As if he didn’t hear a word I just said, Dean Wells leans forward a little, leveling me with a hard look. “And did you or did you not initiate a vulgar stripping session that was filmed at a school party? These things reflect on our institution, Sophie, and we can’t just let illegal and out-of-bounds behavior slide.”

“It’s Ms. Wright,” I bite out. I’ve never insisted anyone call me that in my life, but this fucker doesn’t get to say my name. He doesn’t get to act like he’s familiar with me, like he’s on my side or doing this for my own good or whatever bullshit lie he’s told himself.

Dean Wells stiffens. I know I should’ve kept my damn mouth shut. I should probably be ingratiating myself to him, acting contrite and begging for another chance, but I can’t bring myself to do any of that. I didn’t do anything wrong, and there’s no fucking way I’ll pretend I did.

The dean clears his throat again, his voice still bland and formal.

“As I was saying… Ms. Wright. Your conduct before this incident was enough to put you on thin ice, and it makes me question the validity of your claim about this incident. Cliff Montgomery is an accomplished student and member of the honor roll. He has no blemishes on his record, whereas you have had several incidents in your first semester alone.”

I shrug stiffly, my teeth clenching so hard my jaw aches. “Sorry.”

Dean Wells narrows his eyes, as if he’s not quite sure whether I’m mocking him or not.

“We’re quite proud of our scholarship program, and we take it very seriously,” he says. “It is our honor to shape the best and brightest minds of the future—even those who, due to life circumstances and financial restrictions, might not otherwise be able to come here. However, your enrollment here is a two-way street. Any action on your part that may reflect poorly on Hawthorne University is grounds for suspension and, pending review, even expulsion.”

My skin goes cold.

Fuck. This is exactly the kind of thing Max warned me about. And she was right. Cliff clearly wants revenge, and he’s willing to fight dirty to get it.

My heart thuds heavily against my ribs as my fingers dig into the armrest of my chair.

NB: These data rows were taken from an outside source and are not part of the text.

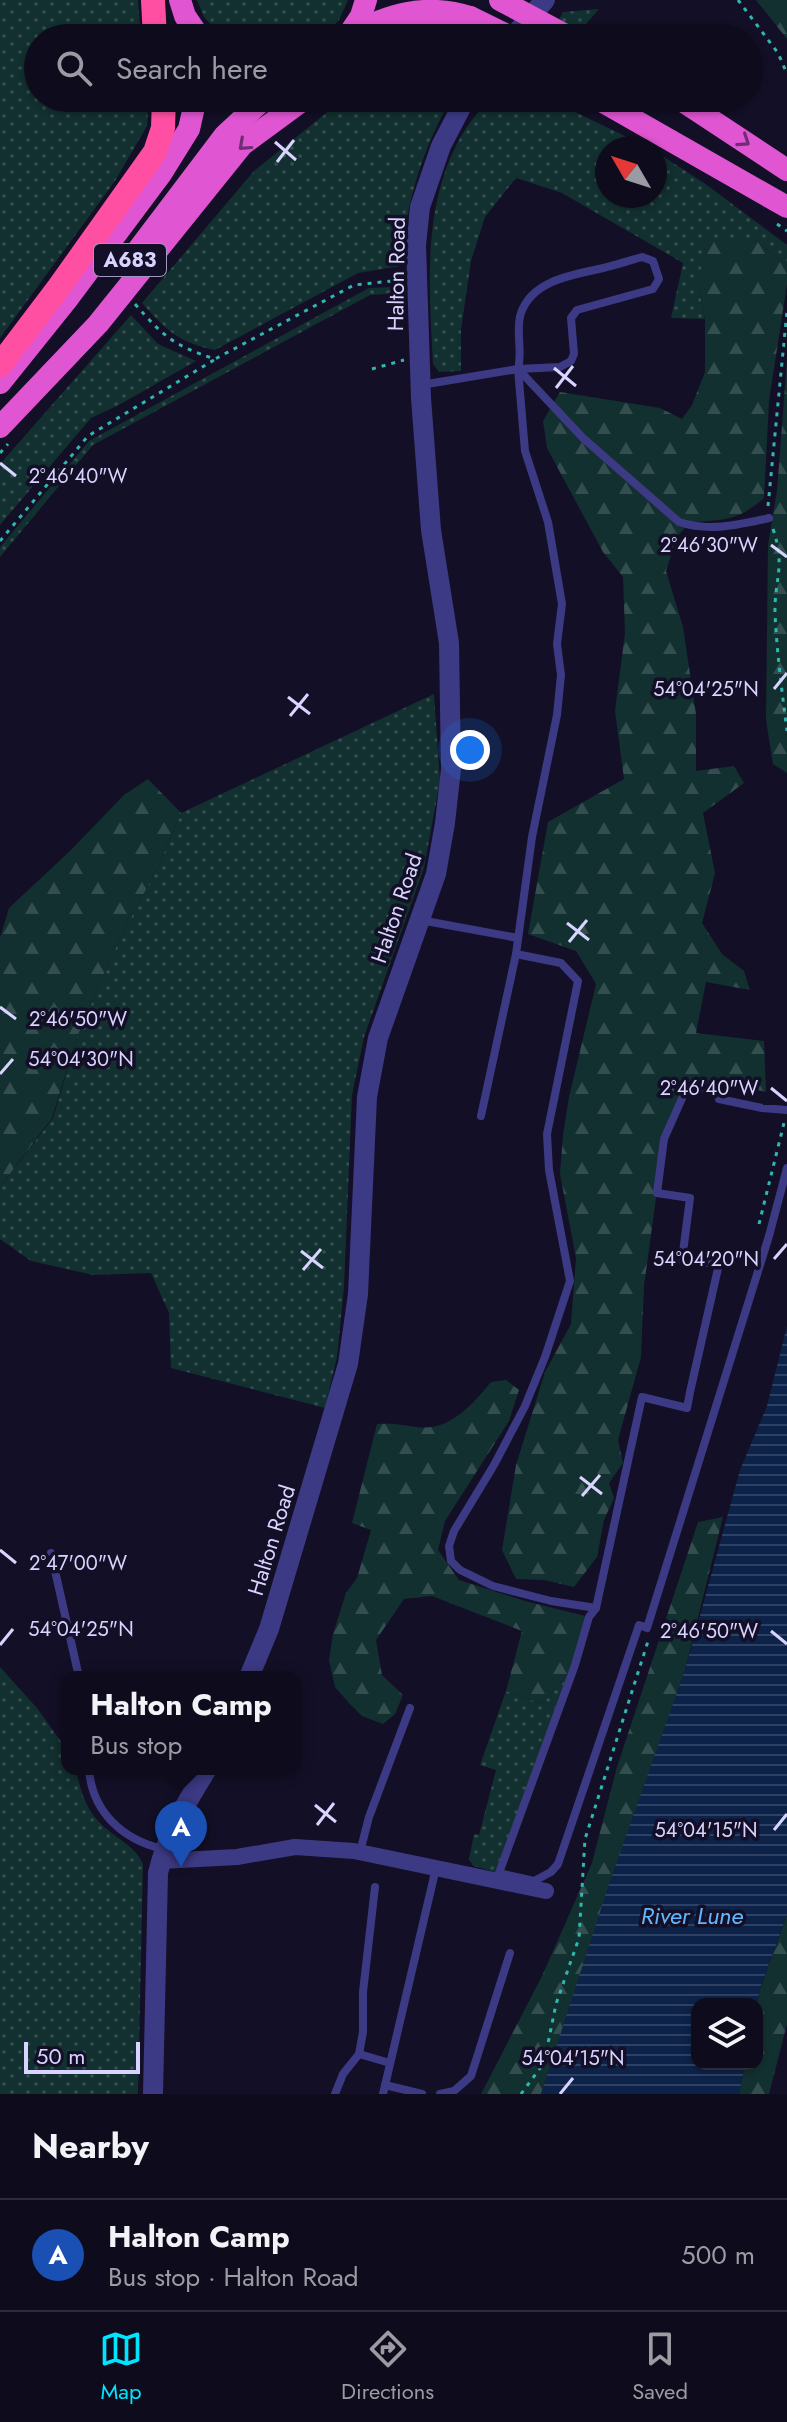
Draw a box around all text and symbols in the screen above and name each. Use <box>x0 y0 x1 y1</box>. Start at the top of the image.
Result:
search box <box>24 24 763 112</box>
icon: search <box>52 46 96 90</box>
text: Search here <box>116 47 268 90</box>
one-way arrow <box>735 131 749 146</box>
one-way arrow <box>239 136 253 150</box>
north arrow <box>595 136 667 208</box>
street label: Halton Road <box>379 217 413 331</box>
road number: A683 <box>94 244 166 276</box>
text: 2°46'40"W <box>29 462 127 491</box>
text: 2°46'30"W <box>660 531 758 560</box>
text: 54°04'25"N <box>653 675 759 704</box>
your location <box>450 730 490 770</box>
street label: Halton Road <box>362 849 430 967</box>
text: 2°46'50"W <box>29 1005 127 1034</box>
text: 54°04'30"N <box>28 1045 134 1074</box>
text: 2°46'40"W <box>660 1074 758 1103</box>
text: 54°04'20"N <box>653 1245 759 1274</box>
street label: Halton Road <box>239 1481 303 1599</box>
text: 2°47'00"W <box>29 1549 127 1578</box>
text: 54°04'25"N <box>28 1615 134 1644</box>
text: 2°46'50"W <box>660 1617 758 1646</box>
popup <box>61 1671 301 1775</box>
text: Halton Camp <box>90 1683 272 1726</box>
text: Bus stop <box>90 1726 182 1764</box>
pin: A <box>155 1801 207 1867</box>
text: 54°04'15"N <box>655 1816 757 1845</box>
water label: River Lune <box>641 1898 743 1933</box>
map controls <box>691 1998 763 2070</box>
button: layers <box>691 1998 763 2070</box>
scale bar <box>24 2038 140 2074</box>
text: 50 m <box>36 2040 85 2072</box>
text: 54°04'15"N <box>522 2044 624 2073</box>
text: Nearby <box>32 2122 149 2171</box>
text: Halton Camp <box>108 2215 290 2258</box>
text: A <box>48 2236 68 2274</box>
text: 500 m <box>681 2236 755 2274</box>
text: Bus stop · Halton Road <box>108 2258 359 2296</box>
tab: Map <box>99 2327 143 2407</box>
tab: Directions <box>341 2327 434 2407</box>
tab: Saved <box>632 2327 688 2407</box>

I wasn’t even sure I wanted to come here, and there were plenty of times over the past few months when I thought about leaving. But every single time, I decided against it. Because I want to be here. I want to stay.

I want a better life than the shitty one Jared and I and so many others like us were handed.

And now the future I was trying to build is about to be ripped away, all because I wouldn’t let an entitled, creepy asshole put his dick in me. Because I fought back. Because I defended myself.

I won that night in a flurry of fists and violence.

But somehow, I’ve still lost.

“I don’t understand,” I say thickly, forcing back the sting of tears as I clench my jaw. “I’ve kept my grades up. I’ve gone to class. I’ve done everything—”

“This isn’t about your academic record.” He shakes his head. “It’s about your personal record. That’s where you’re failing, Ms. Wright.”

My foot taps out a staccato rhythm on the floor. A torrent of emotions is brewing in my chest, and I can’t find the comforting blackness I used to rely on. It’s been slowly bleeding out of me over the course of the semester, and now all I’m left with is a bunch of feelings I don’t know how to handle.

I open my mouth again, prepared to keep arguing my case until the dean has me forcibly removed from his office—but before I can speak, the door opens.